Le Petit Larousse donne la définition suivante : « Carnet : Assemblage d‘imprimés (…) détachables. » C’est aussi ce que nous propose Michel Vézina dans son dernier ouvrage, Parti pour Croatan publié récemment aux Éditions Somme toute. Il s’agit d’un assemblage de notes qui, mine de rien, forment de fil en aiguille (ou d’aiguille en fil) un récit cohérent. Vézina nous entraîne au Croatan. Lieu imaginaire de désillusions sociales, peut-être, mais aussi refuge où se côtoient pages du quotidien, poésie et ébauches de divers projets. Une incursion audacieuse dans un univers créatif et intimiste où il se fait « personnage », au ton parfois condescendant, et exploite allègrement la mince ligne entre le réel et l’imaginaire. De là, le sentiment franc de voguer sur cette réponse de Dany Laferrière qu’il cite, aussitôt les premières pages passées : « Ça n’a aucune importance, m’avait-il répondu, tout ce qui compte, c’est l’écriture. Seule la part de floue entre ce que vit l’écrivain et ce qu’il invente compte au moment même de l’écriture, dans sa solitude la plus totale. »

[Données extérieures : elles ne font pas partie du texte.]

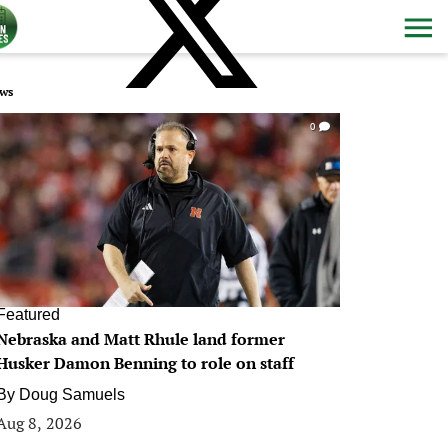
ws
0
Featured
Nebraska and Matt Rhule land former
Husker Damon Benning to role on staff
By
Doug Samuels
Aug 8, 2026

Michel Vézina porte plusieurs chapeaux : écrivain, chroniqueur et éditeur. Il a été, entre autres, rédacteur en chef au Mouton Noir de 2000 à 2002. Il est l’auteur de six romans, de nombreuses nouvelles et de plus de 900 chroniques. Entre la haute couture et la courtepointe en « Phentex », il offre ici un amalgame travaillé et réfléchi malgré un air brut. Une critique sociale de l’actualité récente qui prend des allures de blogue « format papier » où l’on conteste par la même occasion cette forme d’expression. Un regard qui ne met jamais de mots dans la bouche du lecteur, il lui ouvre plutôt la porte à forger SA propre réflexion et SA propre opinion.

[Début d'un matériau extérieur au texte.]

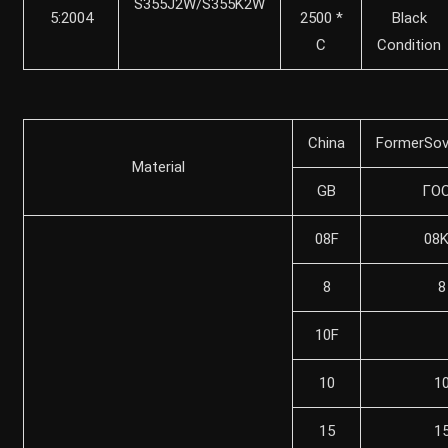
S355J2W/S355K2W
5:2004
2500 *
Black
C
Condition
China
FormerSov
Material
GB
ГO
08F
08
8
8
10F
10
1
15
1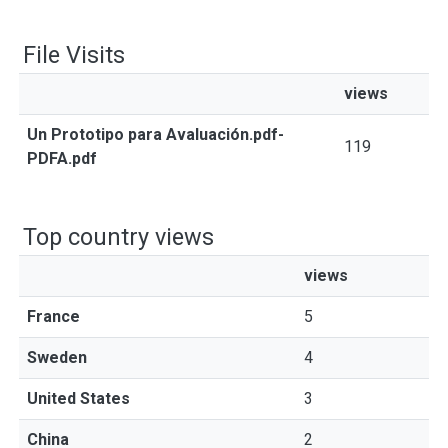
File Visits
views
Un Prototipo para Avaluación.pdf-
119
PDFA.pdf
Top country views
views
France
5
Sweden
4
United States
3
China
2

Quelques paragraphes de réécriture offrent une perspective intéressante, bien dosée sans quoi l’exercice aurait rapidement pu devenir lassant. C’est le cas du synopsis de « De la farine de flibustier », une histoire de pirates se jouant dans les années 1700 qui apporte aux carnets une atmosphère dont il fait bon s’imprégner pendant un petit peu plus longtemps qu’une page expéditive ou deux. Une source au cœur de cette virée au Croatan. Un Croatan aux racines bien réelles, partout et nulle part à la fois mais surtout, surtout un terrain boisé, en belle saison, offrant à l’auteur à la fois un refuge, espace de solitude tangible, et de bons moments entre copains, bonne bouffe et alcool inclus.

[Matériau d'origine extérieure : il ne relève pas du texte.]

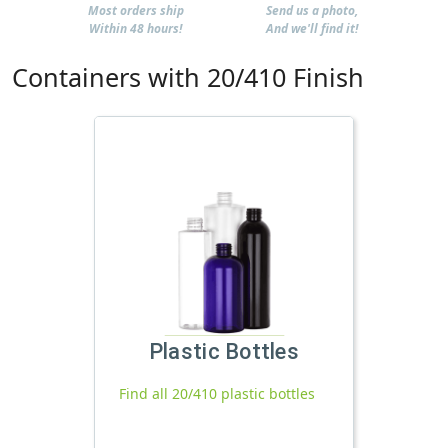
Most orders ship
Send us a photo,
Within 48 hours!
And we'll find it!
Containers with 20/410 Finish
Plastic Bottles
Find all 20/410 plastic bottles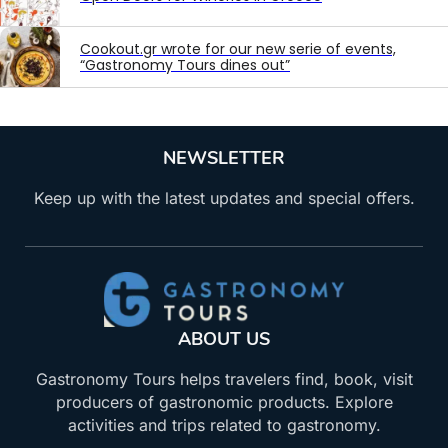
Cookout.gr wrote for our new serie of events,
“Gastronomy Tours dines out”
NEWSLETTER
Keep up with the latest updates and special offers.
ABOUT US
Gastronomy Tours helps travelers find, book, visit
producers of gastronomic products. Explore
activities and trips related to gastronomy.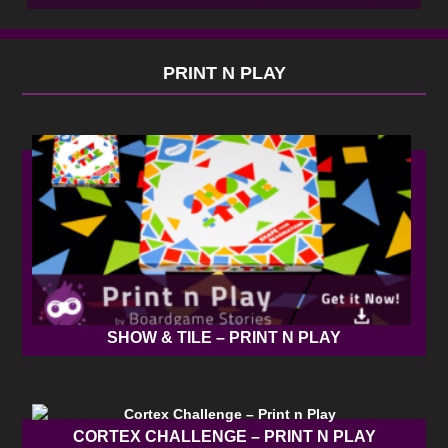
PRINT N PLAY
SHOW & TILE – PRINT N PLAY
CORTEX CHALLENGE – PRINT N PLAY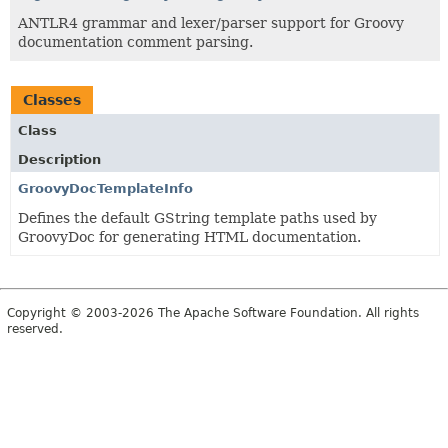
ANTLR4 grammar and lexer/parser support for Groovy
documentation comment parsing.
Classes
Class
Description
GroovyDocTemplateInfo
Defines the default GString template paths used by
GroovyDoc for generating HTML documentation.
Copyright © 2003-2026 The Apache Software Foundation. All rights
reserved.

Ce serait un leurre de croire que Parti pour Croatan plaira à tous. Pour ceux qui ont lu ses romans précédents, c’est un sacré bon prétexte à la rencontre et pour les autres, une clé pour aborder ses publications passées et à venir. Pour l’audace nécessaire à cette forme d’écriture, pour le partage et pour l’hymne à la vie un peu rebelle qui s’en dégage, à travers ses bas et ses (con)bats. À bons entendeurs : un bel ouvrage de la littérature québécoise à découvrir!